Supreme Court
CROSSCLAIM RULING
1. The Republic filed its claim on 26 May 2023 alleging the defendant received moneys from Unimed and Lavinia. It claims the moneys were paid to the Defendant on behalf of the Claimant, and that as a result, the Defendant holds the moneys in trust for the Claimant.
2. The Defendant filed a defence and counterclaim on 12 July 2023 denying it was a trustee for the Claimant of the moneys received from Unimed. The counterclaim alleges the Claimant compulsorily acquired the Defendant’s leasehold title 11/OA23/062, and seeks payment of the amount due under the deed of release.
3. The Claimant then filed a document called “Reply, Defence & Set-Off to Counterclaim, Cross-Claim” on 4 August 2023. At a conference on 28 November 2023, Mr Kalmet for the Defendant objected to the cross-claim part of this document because the Civil Procedure Rules 2002 do not contain any provision for the filing by a claimant of a cross-claim.

- **Extracted material**
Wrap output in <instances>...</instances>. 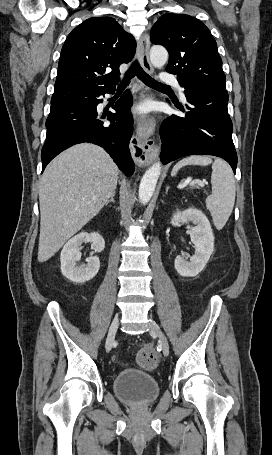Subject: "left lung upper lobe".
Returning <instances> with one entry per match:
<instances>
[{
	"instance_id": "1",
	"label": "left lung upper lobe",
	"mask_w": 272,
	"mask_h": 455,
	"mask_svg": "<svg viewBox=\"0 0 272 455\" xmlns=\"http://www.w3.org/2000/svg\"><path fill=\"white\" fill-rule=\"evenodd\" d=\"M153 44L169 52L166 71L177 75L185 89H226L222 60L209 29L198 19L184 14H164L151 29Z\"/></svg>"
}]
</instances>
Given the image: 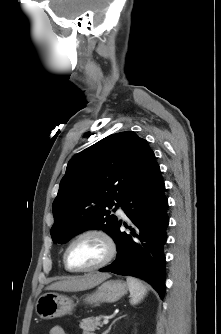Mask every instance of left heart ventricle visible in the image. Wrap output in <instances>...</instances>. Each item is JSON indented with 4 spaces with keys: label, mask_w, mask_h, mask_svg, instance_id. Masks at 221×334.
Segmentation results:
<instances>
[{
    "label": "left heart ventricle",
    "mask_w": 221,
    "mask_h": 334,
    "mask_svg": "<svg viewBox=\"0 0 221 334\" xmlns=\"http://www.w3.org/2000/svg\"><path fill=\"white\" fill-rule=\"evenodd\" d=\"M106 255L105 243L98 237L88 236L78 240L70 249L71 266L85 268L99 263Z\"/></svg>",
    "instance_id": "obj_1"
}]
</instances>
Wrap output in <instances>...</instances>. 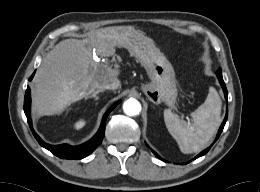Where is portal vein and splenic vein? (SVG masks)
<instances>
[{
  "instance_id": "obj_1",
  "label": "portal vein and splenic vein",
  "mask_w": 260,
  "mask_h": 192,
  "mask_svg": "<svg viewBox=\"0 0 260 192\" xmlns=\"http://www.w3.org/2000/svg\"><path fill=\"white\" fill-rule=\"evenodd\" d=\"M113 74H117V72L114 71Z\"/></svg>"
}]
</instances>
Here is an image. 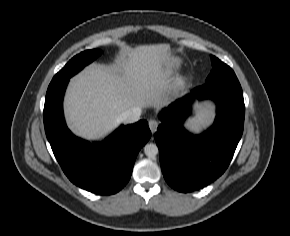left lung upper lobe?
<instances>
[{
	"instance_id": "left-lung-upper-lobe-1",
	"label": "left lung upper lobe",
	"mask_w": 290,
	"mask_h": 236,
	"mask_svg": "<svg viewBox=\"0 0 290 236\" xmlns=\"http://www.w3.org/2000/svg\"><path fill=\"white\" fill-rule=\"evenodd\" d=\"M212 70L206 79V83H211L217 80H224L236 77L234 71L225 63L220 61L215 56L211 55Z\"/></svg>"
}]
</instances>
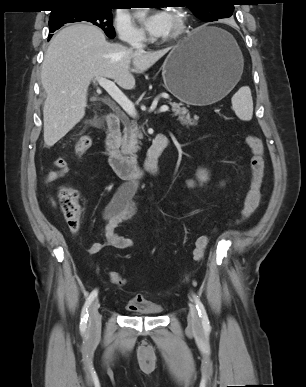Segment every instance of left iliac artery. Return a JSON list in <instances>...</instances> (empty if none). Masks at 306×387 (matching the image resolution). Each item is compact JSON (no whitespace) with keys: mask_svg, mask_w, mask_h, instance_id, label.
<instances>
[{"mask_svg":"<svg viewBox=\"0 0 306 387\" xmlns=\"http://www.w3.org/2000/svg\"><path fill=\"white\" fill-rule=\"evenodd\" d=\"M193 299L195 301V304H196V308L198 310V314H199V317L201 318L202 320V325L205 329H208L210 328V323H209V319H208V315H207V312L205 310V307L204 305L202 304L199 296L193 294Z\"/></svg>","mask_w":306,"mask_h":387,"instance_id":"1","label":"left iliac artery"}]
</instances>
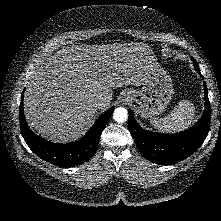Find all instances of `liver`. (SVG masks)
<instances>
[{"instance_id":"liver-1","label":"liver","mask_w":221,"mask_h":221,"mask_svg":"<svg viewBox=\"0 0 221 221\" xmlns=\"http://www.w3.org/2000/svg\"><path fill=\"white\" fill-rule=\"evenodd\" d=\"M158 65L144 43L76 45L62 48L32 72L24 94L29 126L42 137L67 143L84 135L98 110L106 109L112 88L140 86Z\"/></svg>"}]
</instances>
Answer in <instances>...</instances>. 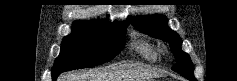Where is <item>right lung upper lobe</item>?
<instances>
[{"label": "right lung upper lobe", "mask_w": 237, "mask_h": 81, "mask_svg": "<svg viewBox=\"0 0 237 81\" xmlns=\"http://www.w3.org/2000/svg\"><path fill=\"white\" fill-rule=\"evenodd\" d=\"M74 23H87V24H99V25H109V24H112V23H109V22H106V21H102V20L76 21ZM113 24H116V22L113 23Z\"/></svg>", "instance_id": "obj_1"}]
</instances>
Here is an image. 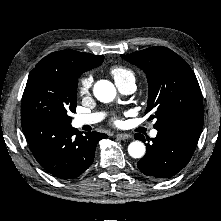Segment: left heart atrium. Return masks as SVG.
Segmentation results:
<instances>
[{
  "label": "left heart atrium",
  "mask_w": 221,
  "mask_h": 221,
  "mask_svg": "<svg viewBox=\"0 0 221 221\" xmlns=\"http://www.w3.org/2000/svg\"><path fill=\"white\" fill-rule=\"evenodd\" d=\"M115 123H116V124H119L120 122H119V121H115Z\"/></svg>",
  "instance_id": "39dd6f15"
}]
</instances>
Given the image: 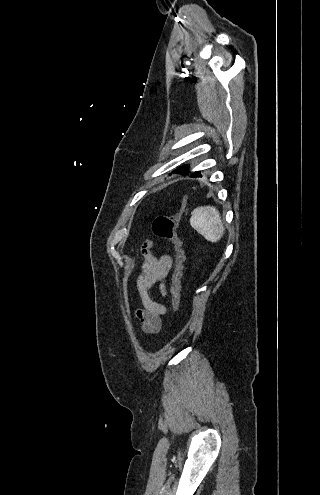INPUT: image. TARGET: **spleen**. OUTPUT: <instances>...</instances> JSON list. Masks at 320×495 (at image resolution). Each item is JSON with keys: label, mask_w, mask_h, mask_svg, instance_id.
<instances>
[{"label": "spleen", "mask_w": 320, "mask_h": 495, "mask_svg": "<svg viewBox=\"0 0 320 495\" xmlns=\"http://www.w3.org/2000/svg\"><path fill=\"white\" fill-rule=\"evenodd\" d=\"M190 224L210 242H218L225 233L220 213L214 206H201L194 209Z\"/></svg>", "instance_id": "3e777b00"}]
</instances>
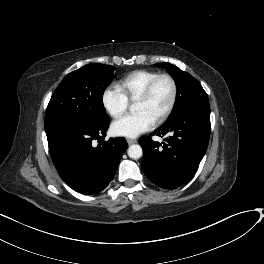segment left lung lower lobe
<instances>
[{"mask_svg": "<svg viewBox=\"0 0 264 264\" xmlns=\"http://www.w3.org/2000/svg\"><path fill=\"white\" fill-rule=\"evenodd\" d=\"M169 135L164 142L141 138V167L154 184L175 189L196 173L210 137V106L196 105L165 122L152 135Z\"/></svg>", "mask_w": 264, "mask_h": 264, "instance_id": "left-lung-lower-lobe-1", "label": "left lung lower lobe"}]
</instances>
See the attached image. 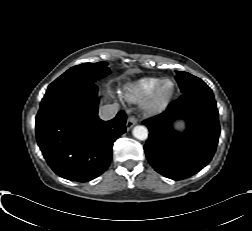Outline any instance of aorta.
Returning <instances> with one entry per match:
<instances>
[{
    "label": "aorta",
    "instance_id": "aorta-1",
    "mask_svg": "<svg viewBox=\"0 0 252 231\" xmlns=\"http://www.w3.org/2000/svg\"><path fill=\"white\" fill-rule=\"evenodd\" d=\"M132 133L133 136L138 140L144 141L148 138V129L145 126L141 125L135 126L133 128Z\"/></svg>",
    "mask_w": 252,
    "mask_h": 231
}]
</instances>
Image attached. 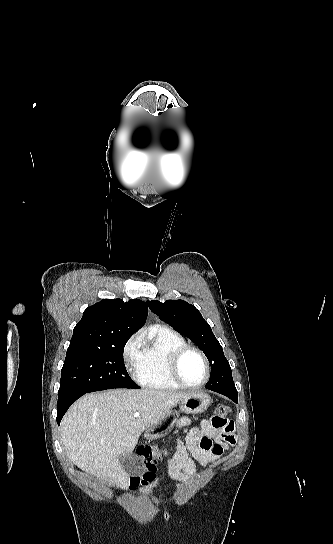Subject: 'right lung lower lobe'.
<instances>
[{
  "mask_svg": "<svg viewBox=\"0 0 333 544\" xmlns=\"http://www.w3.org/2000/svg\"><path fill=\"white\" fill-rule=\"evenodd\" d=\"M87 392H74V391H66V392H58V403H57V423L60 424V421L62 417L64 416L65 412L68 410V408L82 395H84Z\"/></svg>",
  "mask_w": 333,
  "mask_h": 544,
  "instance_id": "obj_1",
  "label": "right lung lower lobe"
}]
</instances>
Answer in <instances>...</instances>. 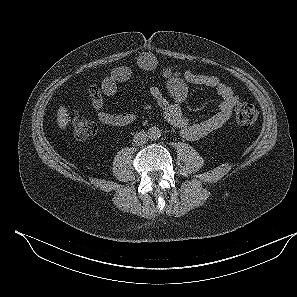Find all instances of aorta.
...
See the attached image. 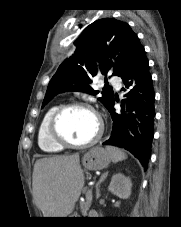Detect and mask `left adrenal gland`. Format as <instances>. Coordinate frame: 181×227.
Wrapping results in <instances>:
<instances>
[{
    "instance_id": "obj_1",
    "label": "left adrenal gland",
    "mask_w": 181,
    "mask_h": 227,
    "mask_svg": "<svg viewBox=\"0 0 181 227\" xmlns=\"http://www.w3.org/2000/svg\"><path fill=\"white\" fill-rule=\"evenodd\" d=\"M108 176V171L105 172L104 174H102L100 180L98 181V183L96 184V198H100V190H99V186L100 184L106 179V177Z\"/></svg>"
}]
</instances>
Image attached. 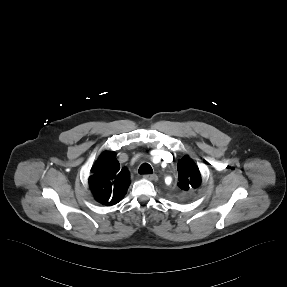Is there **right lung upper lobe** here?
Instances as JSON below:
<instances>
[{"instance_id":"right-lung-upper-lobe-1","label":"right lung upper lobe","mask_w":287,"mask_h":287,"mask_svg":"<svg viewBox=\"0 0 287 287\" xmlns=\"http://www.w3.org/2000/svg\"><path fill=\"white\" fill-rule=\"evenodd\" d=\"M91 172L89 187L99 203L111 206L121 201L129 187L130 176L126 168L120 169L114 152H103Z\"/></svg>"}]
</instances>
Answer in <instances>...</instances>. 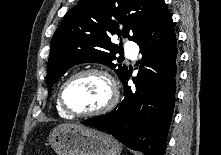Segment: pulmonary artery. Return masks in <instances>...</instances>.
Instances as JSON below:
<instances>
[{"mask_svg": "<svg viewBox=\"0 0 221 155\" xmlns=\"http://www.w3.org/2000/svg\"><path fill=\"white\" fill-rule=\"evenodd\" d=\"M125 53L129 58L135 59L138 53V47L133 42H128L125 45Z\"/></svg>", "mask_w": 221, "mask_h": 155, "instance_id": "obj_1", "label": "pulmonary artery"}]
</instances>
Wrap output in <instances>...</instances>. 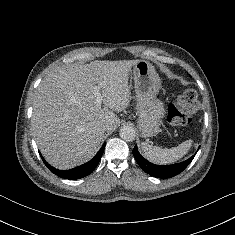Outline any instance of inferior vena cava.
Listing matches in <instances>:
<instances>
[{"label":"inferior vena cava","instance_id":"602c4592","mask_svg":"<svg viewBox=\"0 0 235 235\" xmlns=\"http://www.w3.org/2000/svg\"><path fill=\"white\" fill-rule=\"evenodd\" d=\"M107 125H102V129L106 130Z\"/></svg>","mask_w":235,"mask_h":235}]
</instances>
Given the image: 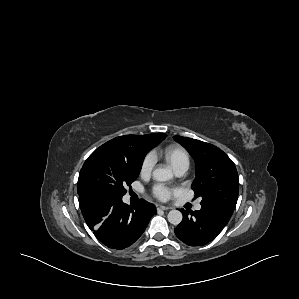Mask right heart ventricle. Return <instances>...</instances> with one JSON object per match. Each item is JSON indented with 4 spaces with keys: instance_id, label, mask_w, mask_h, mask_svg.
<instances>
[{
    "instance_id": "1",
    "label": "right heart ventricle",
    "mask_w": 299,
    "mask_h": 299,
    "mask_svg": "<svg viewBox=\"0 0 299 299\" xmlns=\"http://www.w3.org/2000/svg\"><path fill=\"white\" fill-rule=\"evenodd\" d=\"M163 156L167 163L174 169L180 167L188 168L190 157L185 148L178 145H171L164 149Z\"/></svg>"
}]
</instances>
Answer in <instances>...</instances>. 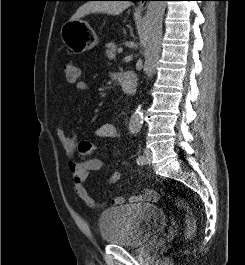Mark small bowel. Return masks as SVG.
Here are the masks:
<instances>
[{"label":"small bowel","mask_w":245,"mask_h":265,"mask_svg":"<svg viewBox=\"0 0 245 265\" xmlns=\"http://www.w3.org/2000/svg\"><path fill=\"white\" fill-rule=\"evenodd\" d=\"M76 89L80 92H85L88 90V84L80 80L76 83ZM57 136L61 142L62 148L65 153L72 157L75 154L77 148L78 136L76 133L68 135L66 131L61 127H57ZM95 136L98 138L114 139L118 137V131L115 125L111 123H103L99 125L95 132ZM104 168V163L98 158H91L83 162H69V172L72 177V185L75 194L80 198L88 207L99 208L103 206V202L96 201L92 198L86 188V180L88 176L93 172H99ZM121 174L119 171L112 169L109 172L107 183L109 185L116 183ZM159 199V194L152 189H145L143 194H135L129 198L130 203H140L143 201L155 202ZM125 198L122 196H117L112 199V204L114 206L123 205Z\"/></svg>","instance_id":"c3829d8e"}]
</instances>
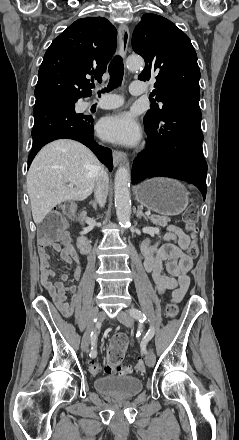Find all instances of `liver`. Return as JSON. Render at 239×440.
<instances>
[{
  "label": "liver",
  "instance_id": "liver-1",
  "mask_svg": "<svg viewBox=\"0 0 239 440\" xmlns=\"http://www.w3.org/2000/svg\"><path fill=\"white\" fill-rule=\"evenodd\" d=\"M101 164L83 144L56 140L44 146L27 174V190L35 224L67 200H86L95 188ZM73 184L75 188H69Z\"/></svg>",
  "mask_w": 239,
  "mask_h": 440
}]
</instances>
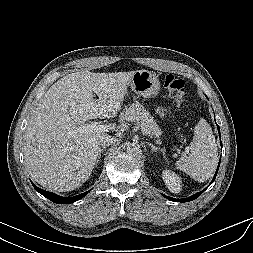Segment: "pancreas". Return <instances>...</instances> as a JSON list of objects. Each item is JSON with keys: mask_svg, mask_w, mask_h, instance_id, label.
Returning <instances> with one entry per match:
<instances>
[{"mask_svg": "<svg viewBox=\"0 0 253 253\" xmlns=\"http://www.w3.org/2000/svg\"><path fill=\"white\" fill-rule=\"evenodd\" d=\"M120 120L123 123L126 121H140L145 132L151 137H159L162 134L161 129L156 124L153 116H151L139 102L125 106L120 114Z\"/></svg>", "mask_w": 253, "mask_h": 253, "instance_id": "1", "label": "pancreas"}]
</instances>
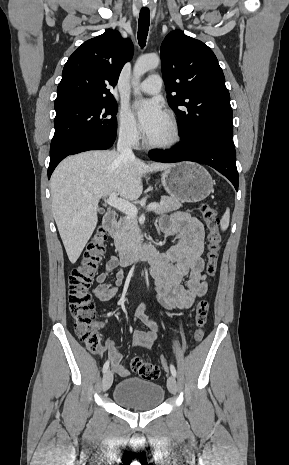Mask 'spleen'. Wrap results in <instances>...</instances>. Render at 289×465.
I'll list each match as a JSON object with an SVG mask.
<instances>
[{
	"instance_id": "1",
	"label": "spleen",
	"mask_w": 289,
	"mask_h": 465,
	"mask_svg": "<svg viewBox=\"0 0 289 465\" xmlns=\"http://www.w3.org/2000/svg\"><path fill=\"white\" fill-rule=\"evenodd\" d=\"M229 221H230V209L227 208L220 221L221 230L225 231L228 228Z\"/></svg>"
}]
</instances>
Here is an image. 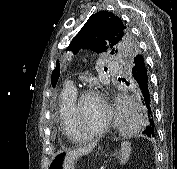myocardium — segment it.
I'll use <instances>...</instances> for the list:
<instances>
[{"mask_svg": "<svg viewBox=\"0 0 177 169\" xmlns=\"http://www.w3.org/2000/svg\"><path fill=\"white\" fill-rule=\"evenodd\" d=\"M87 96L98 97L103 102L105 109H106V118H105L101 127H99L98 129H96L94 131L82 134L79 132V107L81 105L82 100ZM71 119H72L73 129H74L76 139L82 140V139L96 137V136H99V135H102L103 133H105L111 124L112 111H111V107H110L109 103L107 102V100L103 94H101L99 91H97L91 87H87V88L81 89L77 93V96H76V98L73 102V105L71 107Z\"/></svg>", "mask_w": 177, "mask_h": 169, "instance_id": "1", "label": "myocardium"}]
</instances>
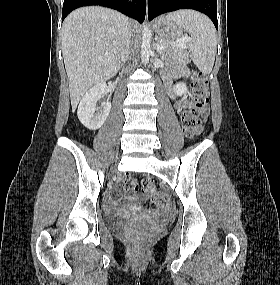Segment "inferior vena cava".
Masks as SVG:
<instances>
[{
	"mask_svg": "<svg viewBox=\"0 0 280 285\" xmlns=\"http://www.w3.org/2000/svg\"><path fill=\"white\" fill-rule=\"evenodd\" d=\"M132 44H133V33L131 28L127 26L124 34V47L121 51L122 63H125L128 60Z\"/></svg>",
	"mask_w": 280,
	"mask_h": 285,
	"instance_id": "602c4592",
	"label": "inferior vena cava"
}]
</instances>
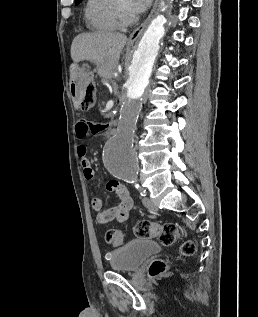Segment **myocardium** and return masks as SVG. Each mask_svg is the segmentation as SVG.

- **Challenge**
Quote the passage of the crossclaim ruling above between "2. The Defendant" and "deed of release.", inclusive.

- **Correct output**
2. The Defendant filed a defence and counterclaim on 12 July 2023 denying it was a trustee for the Claimant of the moneys received from Unimed. The counterclaim alleges the Claimant compulsorily acquired the Defendant’s leasehold title 11/OA23/062, and seeks payment of the amount due under the deed of release.